_YOUR INSTRUCTIONS:_ Track down every line below that holds "Created" and copy it.

[[ TASK INPUTS, beginning ]]

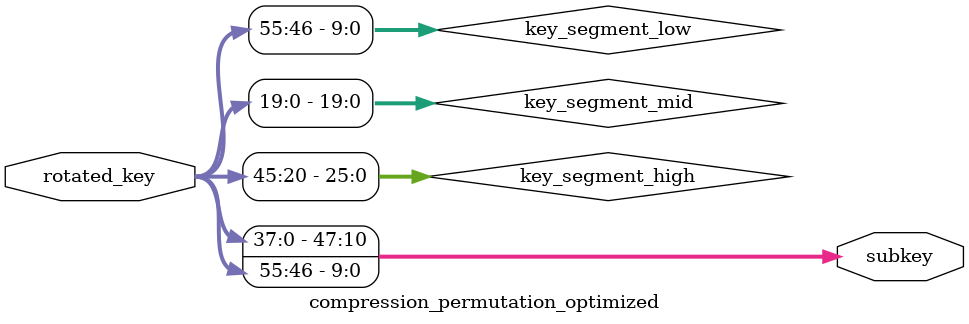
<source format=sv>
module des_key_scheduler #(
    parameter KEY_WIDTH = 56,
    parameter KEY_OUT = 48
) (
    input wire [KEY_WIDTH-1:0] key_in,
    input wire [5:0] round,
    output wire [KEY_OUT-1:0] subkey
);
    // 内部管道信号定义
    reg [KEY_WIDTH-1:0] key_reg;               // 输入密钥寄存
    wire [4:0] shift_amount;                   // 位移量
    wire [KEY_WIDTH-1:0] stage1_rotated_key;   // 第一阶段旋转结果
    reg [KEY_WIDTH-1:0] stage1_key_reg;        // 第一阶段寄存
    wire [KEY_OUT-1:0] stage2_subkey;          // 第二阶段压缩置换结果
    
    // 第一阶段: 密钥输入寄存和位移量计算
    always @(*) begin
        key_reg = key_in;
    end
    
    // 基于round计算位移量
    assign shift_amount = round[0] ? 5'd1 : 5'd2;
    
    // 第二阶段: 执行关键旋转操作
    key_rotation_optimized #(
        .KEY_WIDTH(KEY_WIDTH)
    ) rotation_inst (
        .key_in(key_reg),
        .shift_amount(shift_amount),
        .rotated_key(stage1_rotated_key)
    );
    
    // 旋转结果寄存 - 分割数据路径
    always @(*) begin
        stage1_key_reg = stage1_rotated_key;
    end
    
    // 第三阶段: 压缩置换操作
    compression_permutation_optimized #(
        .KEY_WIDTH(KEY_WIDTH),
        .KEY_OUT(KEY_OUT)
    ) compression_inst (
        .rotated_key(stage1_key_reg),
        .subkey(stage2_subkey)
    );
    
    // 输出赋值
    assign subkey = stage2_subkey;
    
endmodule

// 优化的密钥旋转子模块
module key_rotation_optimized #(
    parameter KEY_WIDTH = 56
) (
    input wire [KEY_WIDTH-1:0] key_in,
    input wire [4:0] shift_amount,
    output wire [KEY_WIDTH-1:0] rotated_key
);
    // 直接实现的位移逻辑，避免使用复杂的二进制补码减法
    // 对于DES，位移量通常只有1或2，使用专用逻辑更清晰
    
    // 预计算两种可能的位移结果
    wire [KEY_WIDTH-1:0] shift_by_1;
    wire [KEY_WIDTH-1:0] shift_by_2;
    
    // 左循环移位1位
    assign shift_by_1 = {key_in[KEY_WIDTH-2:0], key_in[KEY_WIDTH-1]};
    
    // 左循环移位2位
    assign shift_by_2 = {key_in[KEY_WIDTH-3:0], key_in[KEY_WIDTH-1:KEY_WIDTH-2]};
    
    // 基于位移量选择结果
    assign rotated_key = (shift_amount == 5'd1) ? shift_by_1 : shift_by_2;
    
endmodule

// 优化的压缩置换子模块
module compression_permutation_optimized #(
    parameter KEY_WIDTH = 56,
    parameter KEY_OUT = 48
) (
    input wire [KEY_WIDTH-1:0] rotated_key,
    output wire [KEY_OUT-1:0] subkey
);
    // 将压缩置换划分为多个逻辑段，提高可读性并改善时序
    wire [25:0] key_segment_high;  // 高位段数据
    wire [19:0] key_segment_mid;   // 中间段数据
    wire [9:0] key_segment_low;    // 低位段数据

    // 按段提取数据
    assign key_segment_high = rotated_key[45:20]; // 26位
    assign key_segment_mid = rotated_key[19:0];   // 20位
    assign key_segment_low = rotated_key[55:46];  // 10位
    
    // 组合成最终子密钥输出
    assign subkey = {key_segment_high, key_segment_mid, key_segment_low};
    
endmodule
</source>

[[ TASK INPUTS, end ]]
[[ TASK INPUTS, beginning ]]

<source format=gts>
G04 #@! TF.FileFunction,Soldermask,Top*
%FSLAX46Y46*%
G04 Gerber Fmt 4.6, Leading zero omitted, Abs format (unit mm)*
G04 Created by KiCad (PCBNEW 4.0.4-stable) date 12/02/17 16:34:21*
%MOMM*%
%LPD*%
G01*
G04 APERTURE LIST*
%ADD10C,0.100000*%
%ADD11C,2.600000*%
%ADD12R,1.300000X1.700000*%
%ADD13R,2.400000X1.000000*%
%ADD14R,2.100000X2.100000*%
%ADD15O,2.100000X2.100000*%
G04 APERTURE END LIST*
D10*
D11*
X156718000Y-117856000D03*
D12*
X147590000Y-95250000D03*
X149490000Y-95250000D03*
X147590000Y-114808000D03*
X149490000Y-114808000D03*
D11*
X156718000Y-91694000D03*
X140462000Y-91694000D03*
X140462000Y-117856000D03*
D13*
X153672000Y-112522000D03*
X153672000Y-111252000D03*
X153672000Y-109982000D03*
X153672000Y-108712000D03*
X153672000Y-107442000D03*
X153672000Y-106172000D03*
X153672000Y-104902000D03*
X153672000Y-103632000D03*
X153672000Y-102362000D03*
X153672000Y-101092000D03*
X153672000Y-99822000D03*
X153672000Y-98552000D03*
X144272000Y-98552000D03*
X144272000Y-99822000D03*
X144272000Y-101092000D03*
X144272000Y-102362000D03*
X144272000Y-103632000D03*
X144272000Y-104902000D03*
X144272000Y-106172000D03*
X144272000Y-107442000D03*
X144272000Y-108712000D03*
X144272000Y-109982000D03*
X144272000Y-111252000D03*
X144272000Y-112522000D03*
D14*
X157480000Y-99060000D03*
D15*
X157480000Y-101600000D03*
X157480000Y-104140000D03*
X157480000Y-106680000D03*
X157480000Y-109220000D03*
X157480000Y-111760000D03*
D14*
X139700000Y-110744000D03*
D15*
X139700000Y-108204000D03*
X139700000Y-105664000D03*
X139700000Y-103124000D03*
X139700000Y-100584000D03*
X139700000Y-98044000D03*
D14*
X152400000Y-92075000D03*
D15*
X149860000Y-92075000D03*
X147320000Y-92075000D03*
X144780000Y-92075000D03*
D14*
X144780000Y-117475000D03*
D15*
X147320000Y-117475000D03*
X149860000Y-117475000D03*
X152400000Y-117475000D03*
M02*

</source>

[[ TASK INPUTS, end ]]
[[ TASK INPUTS, beginning ]]

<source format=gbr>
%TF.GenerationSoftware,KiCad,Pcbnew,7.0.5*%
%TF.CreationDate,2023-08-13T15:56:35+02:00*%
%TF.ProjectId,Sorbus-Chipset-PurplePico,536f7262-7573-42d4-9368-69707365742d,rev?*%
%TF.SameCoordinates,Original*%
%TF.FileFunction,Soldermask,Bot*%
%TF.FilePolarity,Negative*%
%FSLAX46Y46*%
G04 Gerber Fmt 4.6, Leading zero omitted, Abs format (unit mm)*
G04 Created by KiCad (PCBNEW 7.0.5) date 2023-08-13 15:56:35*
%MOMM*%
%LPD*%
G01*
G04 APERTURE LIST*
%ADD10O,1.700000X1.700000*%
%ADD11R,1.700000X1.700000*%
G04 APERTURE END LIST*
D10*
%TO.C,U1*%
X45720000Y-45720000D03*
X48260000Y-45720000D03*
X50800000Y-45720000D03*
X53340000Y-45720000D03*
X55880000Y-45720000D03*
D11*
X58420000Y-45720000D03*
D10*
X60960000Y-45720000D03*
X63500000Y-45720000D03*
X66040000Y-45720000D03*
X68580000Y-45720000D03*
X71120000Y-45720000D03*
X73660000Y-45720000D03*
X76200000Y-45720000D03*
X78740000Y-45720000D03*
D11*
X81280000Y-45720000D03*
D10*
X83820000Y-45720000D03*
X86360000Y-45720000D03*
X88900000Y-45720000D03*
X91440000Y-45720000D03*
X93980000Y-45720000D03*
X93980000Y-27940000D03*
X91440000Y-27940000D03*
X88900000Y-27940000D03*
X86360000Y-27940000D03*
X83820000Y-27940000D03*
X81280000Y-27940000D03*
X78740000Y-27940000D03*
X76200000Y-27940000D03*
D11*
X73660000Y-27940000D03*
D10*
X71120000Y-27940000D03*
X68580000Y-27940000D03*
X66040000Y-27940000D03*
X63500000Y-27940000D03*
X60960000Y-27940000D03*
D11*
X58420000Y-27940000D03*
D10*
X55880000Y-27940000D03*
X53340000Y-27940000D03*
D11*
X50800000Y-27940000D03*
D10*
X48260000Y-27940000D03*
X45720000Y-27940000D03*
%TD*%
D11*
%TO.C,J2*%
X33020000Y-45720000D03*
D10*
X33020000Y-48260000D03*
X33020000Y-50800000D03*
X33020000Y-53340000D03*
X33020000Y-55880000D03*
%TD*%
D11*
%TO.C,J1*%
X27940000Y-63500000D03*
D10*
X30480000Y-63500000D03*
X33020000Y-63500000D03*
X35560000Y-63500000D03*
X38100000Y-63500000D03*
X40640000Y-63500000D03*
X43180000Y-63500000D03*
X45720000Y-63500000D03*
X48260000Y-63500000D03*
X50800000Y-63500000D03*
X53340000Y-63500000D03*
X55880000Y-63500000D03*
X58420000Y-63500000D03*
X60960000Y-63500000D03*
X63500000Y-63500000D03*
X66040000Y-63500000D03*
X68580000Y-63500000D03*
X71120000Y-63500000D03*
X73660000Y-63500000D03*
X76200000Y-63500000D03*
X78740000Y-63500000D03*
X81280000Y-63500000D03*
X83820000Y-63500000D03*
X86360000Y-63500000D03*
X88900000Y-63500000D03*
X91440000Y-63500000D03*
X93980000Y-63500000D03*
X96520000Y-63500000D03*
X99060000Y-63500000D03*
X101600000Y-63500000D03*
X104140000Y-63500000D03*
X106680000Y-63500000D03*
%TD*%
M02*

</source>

[[ TASK INPUTS, end ]]

_RESULT OF THIS EXERCISE:_
G04 Created by KiCad (PCBNEW 4.0.4-stable) date 12/02/17 16:34:21*
G04 Created by KiCad (PCBNEW 7.0.5) date 2023-08-13 15:56:35*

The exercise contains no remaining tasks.